* DIRECTIONS *
Write out exactly the lines from the start of the entries through the one that contains "right wrist: (790, 346)", including both.

-- RECORDS TO PROCESS follows --

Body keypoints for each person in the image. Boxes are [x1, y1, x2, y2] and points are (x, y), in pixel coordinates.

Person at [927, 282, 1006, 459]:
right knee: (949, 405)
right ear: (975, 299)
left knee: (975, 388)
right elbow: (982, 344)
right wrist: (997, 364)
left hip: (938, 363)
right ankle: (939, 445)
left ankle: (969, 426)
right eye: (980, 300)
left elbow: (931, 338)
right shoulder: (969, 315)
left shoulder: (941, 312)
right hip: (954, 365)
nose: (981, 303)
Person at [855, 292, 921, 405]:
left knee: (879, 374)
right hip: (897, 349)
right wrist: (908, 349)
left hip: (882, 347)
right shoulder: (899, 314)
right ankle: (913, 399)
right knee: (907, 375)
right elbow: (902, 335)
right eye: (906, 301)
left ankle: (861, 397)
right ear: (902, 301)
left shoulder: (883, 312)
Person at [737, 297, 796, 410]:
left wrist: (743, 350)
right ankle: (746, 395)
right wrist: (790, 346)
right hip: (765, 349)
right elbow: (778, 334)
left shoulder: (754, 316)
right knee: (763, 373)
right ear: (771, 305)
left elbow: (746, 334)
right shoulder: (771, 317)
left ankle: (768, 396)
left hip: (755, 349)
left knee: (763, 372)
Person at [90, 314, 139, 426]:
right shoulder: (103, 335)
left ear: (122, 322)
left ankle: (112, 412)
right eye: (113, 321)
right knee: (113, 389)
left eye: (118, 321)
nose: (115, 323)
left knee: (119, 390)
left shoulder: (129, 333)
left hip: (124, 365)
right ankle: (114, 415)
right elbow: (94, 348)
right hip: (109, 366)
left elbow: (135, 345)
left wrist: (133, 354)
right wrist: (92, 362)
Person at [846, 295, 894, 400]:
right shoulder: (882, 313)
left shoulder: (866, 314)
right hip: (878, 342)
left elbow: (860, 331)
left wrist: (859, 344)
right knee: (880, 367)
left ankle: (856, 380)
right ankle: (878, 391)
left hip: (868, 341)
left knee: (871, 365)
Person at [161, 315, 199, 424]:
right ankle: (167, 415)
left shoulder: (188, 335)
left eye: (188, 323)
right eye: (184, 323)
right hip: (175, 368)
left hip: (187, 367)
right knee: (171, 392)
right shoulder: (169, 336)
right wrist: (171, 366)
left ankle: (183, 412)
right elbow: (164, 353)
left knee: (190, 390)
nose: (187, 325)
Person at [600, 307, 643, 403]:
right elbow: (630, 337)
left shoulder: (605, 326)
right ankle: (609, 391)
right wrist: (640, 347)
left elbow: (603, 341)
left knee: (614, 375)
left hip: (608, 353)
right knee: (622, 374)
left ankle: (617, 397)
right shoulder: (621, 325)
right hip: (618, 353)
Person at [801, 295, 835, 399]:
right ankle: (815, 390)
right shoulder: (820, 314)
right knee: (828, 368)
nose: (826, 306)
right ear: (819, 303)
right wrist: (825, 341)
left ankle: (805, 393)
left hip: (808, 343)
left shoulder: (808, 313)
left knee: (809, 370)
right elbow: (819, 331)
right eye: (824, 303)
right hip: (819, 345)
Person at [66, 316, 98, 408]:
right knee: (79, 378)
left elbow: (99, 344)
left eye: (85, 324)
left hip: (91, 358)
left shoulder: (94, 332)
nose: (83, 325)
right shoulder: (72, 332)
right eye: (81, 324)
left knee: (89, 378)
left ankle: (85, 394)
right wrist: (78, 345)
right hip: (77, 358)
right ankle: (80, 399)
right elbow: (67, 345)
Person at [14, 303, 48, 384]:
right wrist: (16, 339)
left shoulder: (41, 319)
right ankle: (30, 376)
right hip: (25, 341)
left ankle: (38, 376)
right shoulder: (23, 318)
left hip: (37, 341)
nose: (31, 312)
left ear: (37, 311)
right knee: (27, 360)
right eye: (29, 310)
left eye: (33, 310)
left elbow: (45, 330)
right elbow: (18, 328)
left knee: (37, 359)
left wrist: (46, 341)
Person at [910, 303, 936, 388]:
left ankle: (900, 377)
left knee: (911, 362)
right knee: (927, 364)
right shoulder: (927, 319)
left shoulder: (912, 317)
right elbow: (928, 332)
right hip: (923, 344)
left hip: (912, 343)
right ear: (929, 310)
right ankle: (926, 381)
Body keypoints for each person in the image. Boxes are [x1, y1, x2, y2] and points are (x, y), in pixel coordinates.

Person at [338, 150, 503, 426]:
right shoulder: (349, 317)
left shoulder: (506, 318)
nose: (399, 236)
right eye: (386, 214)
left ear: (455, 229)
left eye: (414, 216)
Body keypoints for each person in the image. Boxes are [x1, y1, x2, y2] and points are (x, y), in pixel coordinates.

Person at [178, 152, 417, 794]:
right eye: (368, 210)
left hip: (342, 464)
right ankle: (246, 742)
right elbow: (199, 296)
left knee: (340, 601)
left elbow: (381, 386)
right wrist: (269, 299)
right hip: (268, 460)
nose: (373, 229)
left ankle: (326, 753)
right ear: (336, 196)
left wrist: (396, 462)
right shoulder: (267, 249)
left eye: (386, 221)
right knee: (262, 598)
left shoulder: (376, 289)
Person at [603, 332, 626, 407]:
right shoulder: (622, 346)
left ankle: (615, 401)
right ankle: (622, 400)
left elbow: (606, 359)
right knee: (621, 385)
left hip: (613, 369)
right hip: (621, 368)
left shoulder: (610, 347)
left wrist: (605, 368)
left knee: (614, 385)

-- RECORDS TO PROCESS concluded --

* EXERCISE RESULT *
Body keypoints for each person in the image. Boxes are [x1, y1, x2, y2] and points are (x, y), in pixel coordinates.

Person at [927, 282, 1006, 459]:
right knee: (949, 405)
right ear: (975, 299)
left knee: (975, 388)
right elbow: (982, 344)
right wrist: (997, 364)
left hip: (938, 363)
right ankle: (939, 445)
left ankle: (969, 426)
right eye: (980, 300)
left elbow: (931, 338)
right shoulder: (969, 315)
left shoulder: (941, 312)
right hip: (954, 365)
nose: (981, 303)
Person at [855, 292, 921, 405]:
left knee: (879, 374)
right hip: (897, 349)
right wrist: (908, 349)
left hip: (882, 347)
right shoulder: (899, 314)
right ankle: (913, 399)
right knee: (907, 375)
right elbow: (902, 335)
right eye: (906, 301)
left ankle: (861, 397)
right ear: (902, 301)
left shoulder: (883, 312)
Person at [737, 297, 796, 410]:
left wrist: (743, 350)
right ankle: (746, 395)
right wrist: (790, 346)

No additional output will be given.